**ABOUT THIS TASK**
Pictures in the material below are to be left out, and only the lines from the line with "tilt_deg: -1.3" up to and including the line with "focal_mm: 5.5" are to be written out exactly.
◆ ◆ ◆ ◆ ◆ ◆ ◆
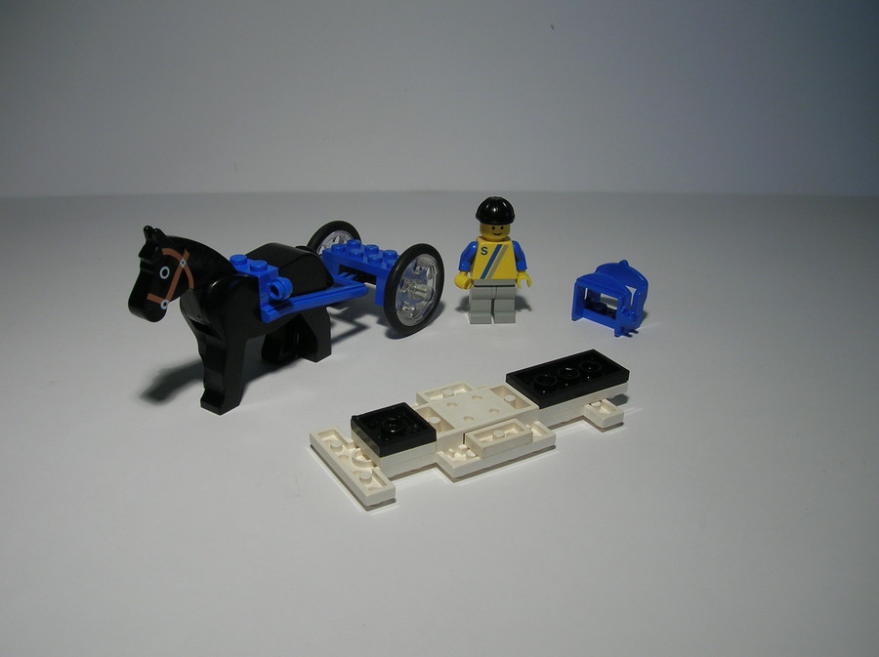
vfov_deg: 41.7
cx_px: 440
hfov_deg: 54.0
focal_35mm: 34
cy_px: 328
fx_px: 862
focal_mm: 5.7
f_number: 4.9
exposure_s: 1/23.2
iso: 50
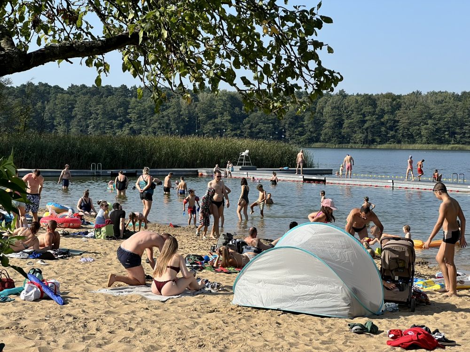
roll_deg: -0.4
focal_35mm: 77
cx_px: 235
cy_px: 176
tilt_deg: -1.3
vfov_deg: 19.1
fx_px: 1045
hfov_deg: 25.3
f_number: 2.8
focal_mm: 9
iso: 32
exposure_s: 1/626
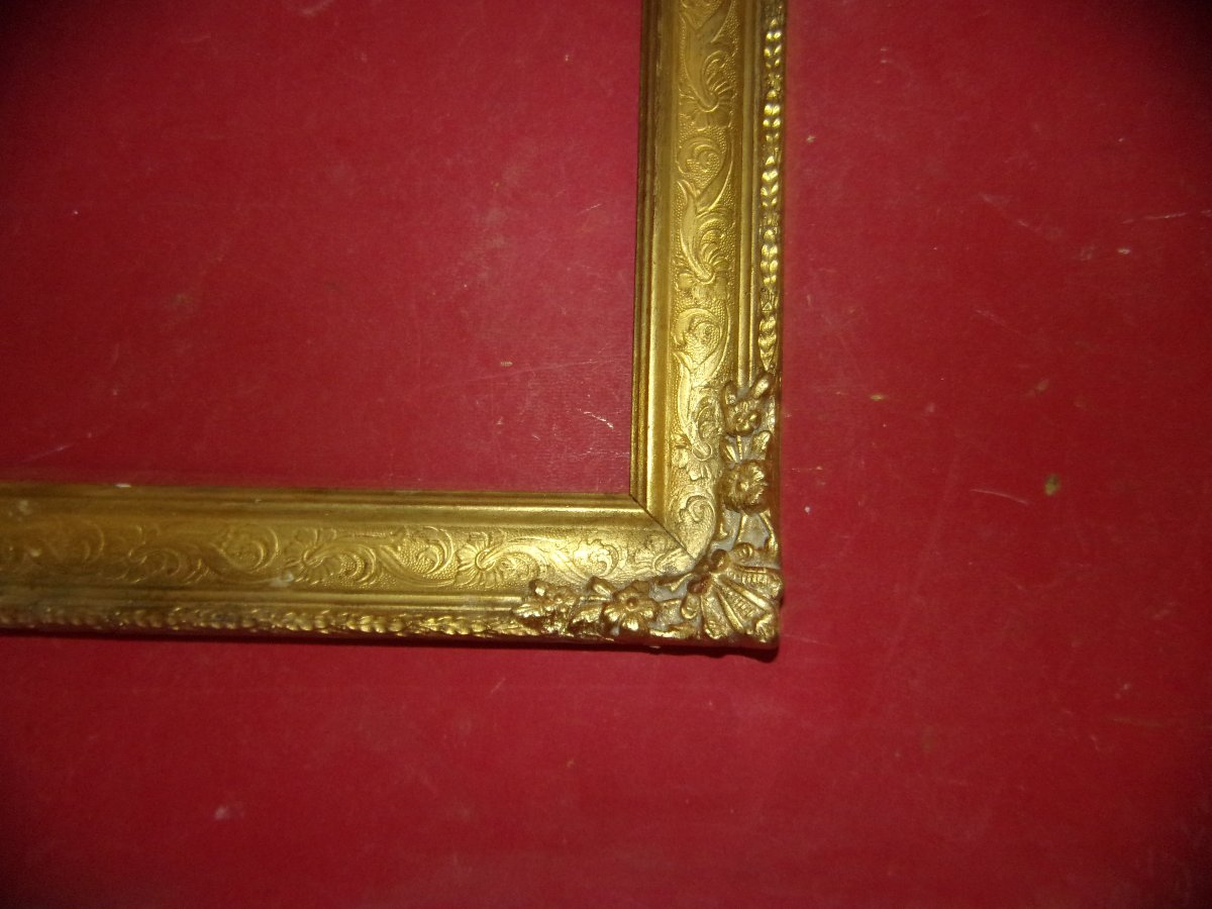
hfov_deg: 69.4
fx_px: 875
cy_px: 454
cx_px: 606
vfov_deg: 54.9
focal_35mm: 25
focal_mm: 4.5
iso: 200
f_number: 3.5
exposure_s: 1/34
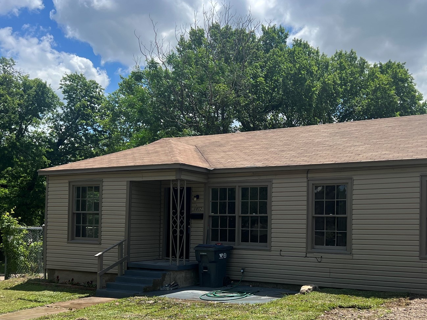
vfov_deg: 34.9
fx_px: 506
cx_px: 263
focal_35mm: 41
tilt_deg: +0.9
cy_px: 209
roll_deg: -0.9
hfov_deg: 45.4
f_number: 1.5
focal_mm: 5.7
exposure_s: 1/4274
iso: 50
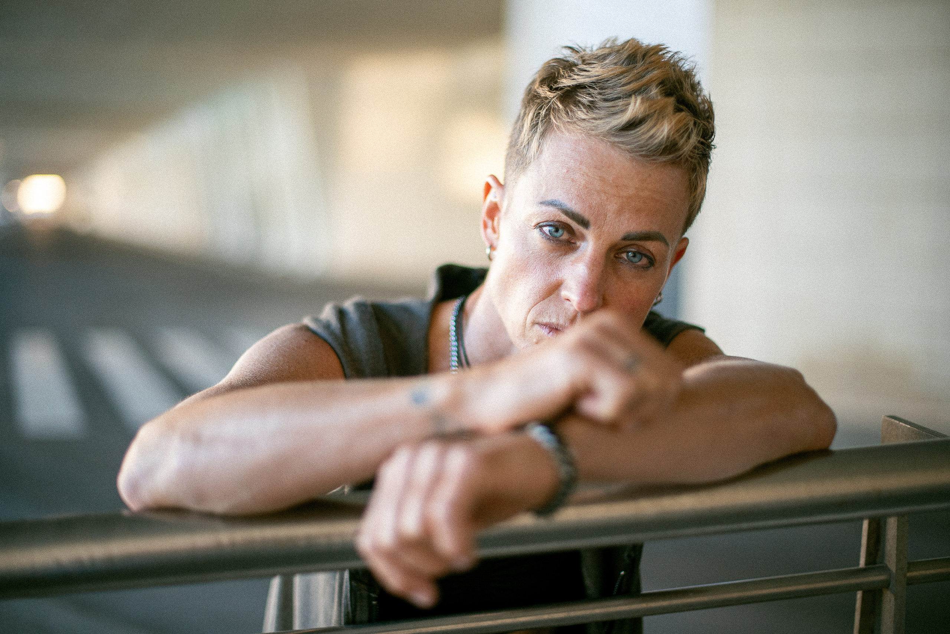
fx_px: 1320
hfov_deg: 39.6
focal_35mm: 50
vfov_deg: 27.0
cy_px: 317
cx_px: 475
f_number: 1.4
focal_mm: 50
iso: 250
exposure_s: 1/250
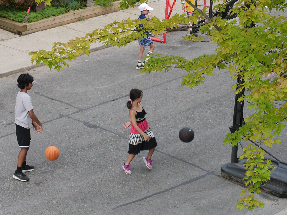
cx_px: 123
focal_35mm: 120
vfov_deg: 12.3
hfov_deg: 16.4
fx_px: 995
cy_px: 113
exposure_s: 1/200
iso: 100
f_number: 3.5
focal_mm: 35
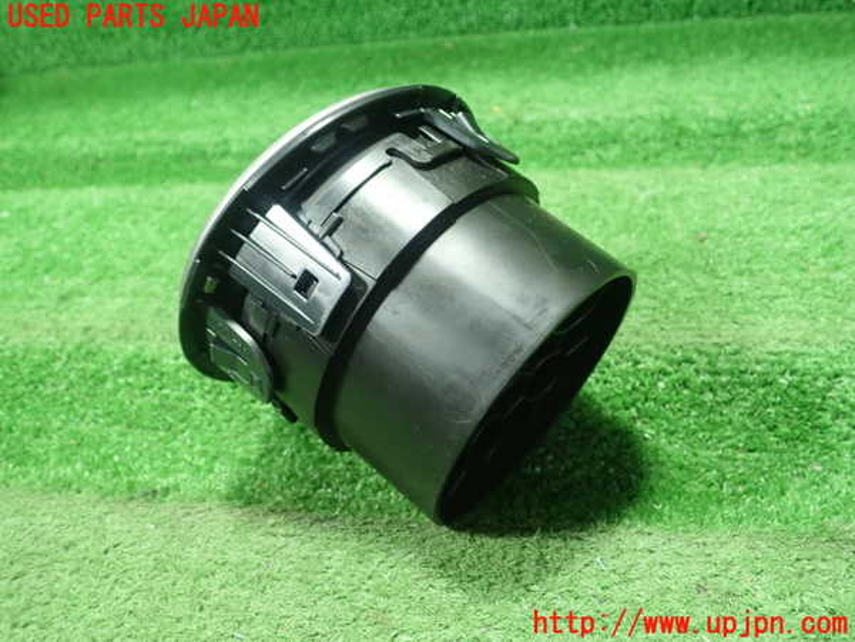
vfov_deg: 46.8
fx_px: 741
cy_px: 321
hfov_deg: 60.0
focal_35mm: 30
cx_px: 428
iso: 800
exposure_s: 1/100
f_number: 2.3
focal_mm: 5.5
◆ ◆ ◆ ◆ ◆ ◆ ◆
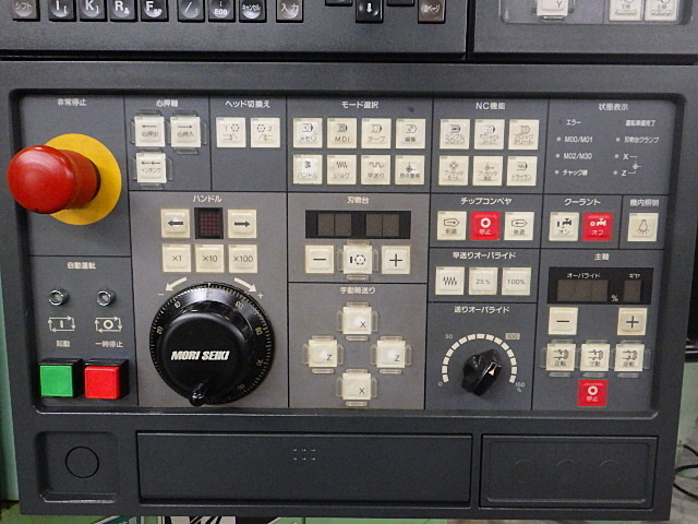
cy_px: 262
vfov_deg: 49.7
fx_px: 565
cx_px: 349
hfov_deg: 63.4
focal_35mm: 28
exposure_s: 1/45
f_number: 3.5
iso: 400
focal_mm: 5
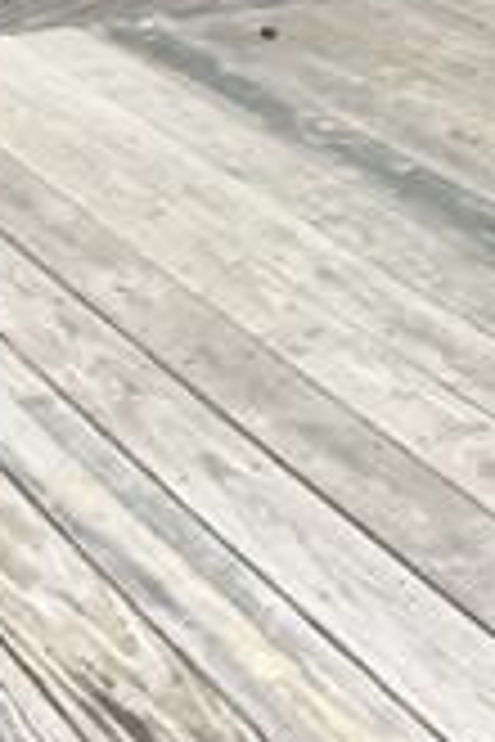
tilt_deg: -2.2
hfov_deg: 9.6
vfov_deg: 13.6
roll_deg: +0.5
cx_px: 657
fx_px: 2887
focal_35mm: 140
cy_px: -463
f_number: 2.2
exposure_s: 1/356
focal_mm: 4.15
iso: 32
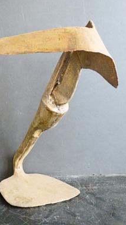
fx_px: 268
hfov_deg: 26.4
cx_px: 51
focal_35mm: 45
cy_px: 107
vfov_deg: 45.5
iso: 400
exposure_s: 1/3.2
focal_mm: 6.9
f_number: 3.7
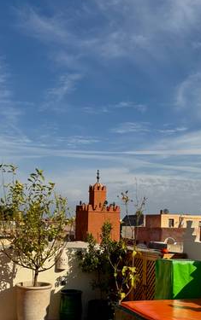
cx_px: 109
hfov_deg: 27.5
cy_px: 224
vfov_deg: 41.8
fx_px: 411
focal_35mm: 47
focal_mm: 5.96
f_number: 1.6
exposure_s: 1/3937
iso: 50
◆ ◆ ◆ ◆ ◆ ◆ ◆
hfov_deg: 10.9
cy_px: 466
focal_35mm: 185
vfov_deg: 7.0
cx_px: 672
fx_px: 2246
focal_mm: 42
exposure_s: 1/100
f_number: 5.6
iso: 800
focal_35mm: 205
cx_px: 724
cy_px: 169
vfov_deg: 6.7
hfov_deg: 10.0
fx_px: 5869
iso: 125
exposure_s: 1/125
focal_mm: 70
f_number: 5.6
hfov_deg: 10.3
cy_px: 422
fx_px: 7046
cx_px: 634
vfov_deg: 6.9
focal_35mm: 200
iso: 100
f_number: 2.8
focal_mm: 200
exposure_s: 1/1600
◆ ◆ ◆ ◆ ◆ ◆ ◆
**RESPONSE BOX**
tilt_deg: -1.3
vfov_deg: 19.1
fx_px: 1045
hfov_deg: 25.3
f_number: 2.8
focal_mm: 9
iso: 32
exposure_s: 1/626
hfov_deg: 69.4
fx_px: 875
cy_px: 454
cx_px: 606
vfov_deg: 54.9
focal_35mm: 25
focal_mm: 4.5
iso: 200
f_number: 3.5
exposure_s: 1/34
vfov_deg: 34.9
fx_px: 506
cx_px: 263
focal_35mm: 41
tilt_deg: +0.9
cy_px: 209
roll_deg: -0.9
hfov_deg: 45.4
f_number: 1.5
focal_mm: 5.7
exposure_s: 1/4274
iso: 50
fx_px: 1320
hfov_deg: 39.6
focal_35mm: 50
vfov_deg: 27.0
cy_px: 317
cx_px: 475
f_number: 1.4
focal_mm: 50
iso: 250
exposure_s: 1/250
cx_px: 123
focal_35mm: 120
vfov_deg: 12.3
hfov_deg: 16.4
fx_px: 995
cy_px: 113
exposure_s: 1/200
iso: 100
f_number: 3.5
focal_mm: 35
vfov_deg: 46.8
fx_px: 741
cy_px: 321
hfov_deg: 60.0
focal_35mm: 30
cx_px: 428
iso: 800
exposure_s: 1/100
f_number: 2.3
focal_mm: 5.5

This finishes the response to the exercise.